BILLINGS, MONTANA — Put yourself in this situation. You’re a cop, pulling someone over for a traffic violation. You go up to the door, and the individual is acting strange. As though they don’t quite acknowledge your presence. You tell them to put their hands where you can see them, but the person leaves his left hand in the area along his waste where you can’t see it. What do you do? Or, what do you say you do?
That’s exactly the position that Billings officer Grant Morrison encountered in this video, taken on April 14th of last year. Morrison stopped the vehicle Richard Ramirez was riding in for a traffic infraction, and went around to the passenger side to ask questions. He immediately places his hand on his gun, and leaves it there. For no specified reason, he begins looking into the vehicle from the rear seat, where Ramirez was sitting. He then opens the door next to Ramirez to look inside.

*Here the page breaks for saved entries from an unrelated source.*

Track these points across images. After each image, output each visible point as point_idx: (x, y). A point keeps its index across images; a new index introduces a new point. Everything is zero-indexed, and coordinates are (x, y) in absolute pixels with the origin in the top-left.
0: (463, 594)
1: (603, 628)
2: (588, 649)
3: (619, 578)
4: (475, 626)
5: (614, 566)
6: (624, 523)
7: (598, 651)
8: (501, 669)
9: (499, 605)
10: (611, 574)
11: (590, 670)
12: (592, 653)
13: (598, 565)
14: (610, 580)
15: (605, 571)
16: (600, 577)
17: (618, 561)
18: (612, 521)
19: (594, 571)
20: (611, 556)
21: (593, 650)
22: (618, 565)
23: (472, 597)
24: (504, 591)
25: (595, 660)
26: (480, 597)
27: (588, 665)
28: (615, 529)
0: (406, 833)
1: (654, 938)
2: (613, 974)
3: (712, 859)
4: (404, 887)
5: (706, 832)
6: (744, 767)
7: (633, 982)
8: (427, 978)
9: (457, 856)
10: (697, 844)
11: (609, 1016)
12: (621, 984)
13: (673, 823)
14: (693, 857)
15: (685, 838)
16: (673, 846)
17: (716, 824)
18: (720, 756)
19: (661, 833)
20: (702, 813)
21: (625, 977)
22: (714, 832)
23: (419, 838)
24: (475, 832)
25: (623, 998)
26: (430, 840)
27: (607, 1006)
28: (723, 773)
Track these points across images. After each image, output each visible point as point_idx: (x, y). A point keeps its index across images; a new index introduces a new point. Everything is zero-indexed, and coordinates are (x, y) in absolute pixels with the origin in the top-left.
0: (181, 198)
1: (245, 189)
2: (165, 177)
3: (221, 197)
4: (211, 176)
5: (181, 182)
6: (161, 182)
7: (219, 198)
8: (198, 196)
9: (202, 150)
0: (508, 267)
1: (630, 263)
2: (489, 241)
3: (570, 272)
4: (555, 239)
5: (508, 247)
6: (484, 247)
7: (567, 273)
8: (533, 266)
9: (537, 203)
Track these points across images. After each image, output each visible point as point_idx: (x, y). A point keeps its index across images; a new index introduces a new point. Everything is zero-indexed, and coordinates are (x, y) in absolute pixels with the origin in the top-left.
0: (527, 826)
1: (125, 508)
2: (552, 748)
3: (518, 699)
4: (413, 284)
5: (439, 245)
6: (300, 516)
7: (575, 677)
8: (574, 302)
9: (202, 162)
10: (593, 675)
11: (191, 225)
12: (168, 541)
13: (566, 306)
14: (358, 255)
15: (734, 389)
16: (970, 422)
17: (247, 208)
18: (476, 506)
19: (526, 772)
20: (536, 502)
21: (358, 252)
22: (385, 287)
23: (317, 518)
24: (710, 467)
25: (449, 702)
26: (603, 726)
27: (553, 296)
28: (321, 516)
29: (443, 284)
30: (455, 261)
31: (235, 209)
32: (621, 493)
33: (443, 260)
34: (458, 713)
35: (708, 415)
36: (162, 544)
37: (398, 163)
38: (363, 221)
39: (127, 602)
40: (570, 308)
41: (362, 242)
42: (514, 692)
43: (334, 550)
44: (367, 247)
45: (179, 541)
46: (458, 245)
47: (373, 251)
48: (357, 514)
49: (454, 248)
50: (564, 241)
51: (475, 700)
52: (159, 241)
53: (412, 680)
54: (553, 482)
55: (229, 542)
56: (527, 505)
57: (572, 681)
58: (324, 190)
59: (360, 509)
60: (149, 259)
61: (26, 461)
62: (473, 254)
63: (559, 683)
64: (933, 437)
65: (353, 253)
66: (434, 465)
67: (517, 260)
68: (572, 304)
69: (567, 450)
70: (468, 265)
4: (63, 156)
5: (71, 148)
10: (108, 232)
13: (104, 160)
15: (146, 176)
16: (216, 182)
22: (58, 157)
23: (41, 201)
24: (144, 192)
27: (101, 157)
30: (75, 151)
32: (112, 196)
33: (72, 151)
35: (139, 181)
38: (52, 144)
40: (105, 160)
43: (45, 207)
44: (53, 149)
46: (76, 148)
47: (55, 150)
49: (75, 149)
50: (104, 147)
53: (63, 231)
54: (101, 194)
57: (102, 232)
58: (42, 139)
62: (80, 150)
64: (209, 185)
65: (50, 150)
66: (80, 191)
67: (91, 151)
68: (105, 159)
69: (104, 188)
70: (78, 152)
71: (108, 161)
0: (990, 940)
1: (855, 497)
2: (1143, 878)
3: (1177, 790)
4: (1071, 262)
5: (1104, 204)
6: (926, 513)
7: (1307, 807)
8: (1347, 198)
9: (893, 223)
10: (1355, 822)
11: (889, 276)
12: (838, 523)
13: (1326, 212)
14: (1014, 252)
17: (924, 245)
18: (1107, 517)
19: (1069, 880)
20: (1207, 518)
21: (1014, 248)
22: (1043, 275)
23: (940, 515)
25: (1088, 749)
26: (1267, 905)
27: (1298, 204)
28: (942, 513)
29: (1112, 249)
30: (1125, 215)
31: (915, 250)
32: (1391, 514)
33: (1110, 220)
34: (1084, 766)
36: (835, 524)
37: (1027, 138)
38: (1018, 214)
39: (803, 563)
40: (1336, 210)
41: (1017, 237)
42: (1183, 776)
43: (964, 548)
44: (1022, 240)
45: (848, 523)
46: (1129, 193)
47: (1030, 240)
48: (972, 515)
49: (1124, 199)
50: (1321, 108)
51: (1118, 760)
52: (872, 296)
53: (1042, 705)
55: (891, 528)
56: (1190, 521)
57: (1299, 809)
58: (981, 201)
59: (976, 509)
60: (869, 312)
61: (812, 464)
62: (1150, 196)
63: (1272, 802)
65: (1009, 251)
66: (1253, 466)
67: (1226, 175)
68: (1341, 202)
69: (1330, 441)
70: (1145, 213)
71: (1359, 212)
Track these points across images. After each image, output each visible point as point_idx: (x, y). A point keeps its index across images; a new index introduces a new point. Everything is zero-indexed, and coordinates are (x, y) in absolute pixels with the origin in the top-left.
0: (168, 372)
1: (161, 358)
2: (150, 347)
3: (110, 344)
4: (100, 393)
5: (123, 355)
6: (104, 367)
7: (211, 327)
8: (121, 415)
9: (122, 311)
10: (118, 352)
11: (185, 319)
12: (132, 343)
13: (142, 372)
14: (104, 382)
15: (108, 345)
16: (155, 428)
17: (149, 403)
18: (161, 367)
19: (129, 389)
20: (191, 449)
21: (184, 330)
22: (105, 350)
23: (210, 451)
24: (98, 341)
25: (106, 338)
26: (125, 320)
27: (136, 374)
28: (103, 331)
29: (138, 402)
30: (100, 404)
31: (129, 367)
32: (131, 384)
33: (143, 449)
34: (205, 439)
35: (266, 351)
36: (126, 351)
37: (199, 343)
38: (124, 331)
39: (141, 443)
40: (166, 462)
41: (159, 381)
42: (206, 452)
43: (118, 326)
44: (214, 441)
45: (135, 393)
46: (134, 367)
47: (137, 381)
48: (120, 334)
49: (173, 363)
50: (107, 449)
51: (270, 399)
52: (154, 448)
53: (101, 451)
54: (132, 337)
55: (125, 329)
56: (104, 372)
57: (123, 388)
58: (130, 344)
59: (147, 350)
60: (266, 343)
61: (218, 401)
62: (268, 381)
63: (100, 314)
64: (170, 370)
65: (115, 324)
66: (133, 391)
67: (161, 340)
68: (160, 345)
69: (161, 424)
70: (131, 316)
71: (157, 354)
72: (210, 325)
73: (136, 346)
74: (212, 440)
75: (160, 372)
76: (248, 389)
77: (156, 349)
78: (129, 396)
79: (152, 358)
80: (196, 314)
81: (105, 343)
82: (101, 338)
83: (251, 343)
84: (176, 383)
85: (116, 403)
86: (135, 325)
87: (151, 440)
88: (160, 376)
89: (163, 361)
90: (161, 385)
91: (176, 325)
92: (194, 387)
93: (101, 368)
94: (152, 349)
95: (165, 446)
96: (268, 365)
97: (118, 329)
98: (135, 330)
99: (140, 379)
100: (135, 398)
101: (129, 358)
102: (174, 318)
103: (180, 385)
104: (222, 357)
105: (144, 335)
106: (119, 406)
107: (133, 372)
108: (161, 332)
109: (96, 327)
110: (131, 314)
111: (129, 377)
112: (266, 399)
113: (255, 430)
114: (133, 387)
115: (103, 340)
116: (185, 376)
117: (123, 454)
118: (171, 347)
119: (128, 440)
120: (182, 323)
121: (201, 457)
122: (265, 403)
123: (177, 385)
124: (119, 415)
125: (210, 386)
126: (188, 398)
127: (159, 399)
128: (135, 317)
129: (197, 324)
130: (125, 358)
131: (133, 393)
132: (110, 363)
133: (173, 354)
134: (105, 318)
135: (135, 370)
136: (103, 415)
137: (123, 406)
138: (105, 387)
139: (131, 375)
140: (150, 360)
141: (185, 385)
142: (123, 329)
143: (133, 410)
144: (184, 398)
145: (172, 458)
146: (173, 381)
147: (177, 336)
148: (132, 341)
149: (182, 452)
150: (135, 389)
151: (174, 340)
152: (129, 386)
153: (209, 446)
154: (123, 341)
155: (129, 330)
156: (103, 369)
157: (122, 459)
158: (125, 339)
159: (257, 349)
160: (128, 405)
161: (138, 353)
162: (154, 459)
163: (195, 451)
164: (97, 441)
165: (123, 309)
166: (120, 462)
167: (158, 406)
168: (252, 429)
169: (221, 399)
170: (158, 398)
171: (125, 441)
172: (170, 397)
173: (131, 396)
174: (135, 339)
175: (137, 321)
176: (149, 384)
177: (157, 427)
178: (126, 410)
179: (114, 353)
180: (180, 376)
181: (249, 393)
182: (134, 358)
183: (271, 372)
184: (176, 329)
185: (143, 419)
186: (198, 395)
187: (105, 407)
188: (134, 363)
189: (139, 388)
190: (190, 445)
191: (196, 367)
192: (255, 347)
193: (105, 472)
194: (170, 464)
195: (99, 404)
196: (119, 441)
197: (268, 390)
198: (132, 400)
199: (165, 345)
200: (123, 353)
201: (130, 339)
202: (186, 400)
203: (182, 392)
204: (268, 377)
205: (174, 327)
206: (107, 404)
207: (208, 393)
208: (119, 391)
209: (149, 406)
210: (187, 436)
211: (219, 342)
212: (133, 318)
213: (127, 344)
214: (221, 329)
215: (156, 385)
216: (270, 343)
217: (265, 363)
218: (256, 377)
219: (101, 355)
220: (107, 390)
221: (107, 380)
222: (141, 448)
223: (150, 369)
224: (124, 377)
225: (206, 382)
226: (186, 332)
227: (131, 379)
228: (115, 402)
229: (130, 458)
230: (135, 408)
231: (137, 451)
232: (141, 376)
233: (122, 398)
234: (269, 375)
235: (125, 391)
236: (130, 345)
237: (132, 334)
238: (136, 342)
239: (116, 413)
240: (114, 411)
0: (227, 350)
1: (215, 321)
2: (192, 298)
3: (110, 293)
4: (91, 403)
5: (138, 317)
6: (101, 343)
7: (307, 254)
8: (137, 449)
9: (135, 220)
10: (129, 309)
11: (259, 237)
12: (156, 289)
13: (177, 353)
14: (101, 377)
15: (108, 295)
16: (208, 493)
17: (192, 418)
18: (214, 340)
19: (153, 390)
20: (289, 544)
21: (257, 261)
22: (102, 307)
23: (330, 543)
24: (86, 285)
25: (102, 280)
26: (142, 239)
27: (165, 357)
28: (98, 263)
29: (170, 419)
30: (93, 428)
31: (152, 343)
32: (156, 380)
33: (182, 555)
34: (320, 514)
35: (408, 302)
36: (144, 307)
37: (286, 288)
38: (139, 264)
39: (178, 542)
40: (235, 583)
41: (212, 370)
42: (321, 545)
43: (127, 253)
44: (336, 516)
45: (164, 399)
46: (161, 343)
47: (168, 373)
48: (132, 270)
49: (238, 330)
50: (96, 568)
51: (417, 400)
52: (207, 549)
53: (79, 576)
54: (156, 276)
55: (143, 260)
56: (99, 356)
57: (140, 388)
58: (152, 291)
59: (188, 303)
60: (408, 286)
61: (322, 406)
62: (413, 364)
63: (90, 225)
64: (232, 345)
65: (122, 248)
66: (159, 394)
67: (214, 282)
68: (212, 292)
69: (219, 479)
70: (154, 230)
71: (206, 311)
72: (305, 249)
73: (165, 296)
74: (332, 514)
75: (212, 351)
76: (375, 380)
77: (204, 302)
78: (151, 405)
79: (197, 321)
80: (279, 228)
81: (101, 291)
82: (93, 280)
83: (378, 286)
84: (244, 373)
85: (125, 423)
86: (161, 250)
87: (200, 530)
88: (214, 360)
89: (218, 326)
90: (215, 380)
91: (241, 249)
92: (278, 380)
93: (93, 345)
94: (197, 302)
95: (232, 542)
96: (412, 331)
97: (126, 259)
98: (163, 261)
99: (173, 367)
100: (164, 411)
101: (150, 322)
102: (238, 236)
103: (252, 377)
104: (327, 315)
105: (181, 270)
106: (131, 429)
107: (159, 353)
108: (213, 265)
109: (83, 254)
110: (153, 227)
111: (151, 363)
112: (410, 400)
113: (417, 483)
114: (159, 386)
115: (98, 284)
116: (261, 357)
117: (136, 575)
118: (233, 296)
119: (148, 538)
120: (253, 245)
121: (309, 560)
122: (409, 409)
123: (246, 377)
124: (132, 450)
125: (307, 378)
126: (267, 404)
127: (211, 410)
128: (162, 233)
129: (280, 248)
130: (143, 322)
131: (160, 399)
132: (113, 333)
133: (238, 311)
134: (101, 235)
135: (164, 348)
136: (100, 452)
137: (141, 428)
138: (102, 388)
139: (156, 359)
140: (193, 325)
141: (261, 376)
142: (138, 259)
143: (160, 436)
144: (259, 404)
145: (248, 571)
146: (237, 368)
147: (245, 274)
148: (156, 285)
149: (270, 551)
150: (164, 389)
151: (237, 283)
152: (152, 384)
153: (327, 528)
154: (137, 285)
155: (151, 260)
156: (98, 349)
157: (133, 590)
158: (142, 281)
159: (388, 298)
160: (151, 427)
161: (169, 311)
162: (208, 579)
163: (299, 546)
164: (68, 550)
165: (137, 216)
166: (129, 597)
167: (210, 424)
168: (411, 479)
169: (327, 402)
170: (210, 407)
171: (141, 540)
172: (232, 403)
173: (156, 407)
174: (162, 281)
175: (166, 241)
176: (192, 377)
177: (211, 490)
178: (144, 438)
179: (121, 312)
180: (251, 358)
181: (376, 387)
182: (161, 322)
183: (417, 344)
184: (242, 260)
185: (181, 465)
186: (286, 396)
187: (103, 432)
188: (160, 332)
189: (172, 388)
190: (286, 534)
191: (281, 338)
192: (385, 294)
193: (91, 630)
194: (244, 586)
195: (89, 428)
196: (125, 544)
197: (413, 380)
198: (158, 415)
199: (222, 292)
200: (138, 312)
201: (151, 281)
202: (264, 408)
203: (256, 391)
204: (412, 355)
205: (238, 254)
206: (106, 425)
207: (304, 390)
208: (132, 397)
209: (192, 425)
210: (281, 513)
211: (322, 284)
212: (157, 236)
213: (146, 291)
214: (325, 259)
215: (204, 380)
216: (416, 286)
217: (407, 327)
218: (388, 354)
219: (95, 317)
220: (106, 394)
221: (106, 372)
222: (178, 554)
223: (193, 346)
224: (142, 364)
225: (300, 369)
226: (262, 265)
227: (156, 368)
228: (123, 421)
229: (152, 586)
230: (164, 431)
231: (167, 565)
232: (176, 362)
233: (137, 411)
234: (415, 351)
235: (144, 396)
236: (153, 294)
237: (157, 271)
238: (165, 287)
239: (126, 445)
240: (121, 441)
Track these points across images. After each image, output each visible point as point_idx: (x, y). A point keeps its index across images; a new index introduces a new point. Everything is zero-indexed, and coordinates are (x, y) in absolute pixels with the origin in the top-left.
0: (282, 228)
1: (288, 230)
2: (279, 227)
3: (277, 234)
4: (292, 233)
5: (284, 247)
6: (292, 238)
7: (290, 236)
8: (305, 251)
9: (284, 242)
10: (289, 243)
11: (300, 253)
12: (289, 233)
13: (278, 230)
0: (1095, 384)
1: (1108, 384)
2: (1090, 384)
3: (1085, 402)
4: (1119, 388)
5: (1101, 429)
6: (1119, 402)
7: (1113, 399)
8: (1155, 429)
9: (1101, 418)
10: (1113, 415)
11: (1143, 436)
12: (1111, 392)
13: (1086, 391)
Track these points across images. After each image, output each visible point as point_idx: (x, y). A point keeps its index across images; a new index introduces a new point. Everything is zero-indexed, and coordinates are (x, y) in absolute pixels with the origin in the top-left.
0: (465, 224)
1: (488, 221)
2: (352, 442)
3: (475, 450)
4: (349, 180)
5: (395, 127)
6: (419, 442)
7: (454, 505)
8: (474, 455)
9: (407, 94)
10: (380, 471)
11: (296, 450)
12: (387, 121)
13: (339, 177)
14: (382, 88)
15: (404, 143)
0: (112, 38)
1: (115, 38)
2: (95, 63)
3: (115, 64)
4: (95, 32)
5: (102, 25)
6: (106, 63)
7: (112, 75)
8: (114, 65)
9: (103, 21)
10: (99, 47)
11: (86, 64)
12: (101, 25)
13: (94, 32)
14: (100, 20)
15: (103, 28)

From there, the terror-thon started for Morrison:
“It was his left hand that was most concerning because he repeatedly refused to follow my commands to keep his hands up,” Morrison said. “He continued to reach down to the area along his waste that I couldn’t see whatsoever. I couldn’t see what he was reaching for. I couldn’t see where his hand was, it completely disappeared from my view and it was making me more and more afraid.”
And Morrison responded by stepped back, his hand gripping his gun.
“The hardest decision I’ve ever had to make. I wish I didn’t have to make it. I wish I just knew he didn’t have a gun, but I couldn’t take the risk. I couldn’t take the risk of him having a gun. And I wanted to go home to my family and I wanted to see my son grow up.”
He opened fire on Ramirez. The hardest decision of his life took approximately 1.5 seconds to make.
Ramirez was later found to have not had a gun, but to have had high levels of methamphetamines in his system. Meth — the official drug of Montana — would explain why Ramirez failed to keep his left hand where the officer wanted it. Amphetamines do have a strange tendency to make one absent-minded.
It took a coroner’s inquest jury a mere 30 minutes to clear Morrison after seeing the video. Montana Police Law Enforcement Academy Instructor Mike McCarthy gave this statement…which might be a bit chilling, if read in a certain way:
“I believe whole-heartedly that any officer, knowing and feeling what officer Morrison knew, would do the same thing.”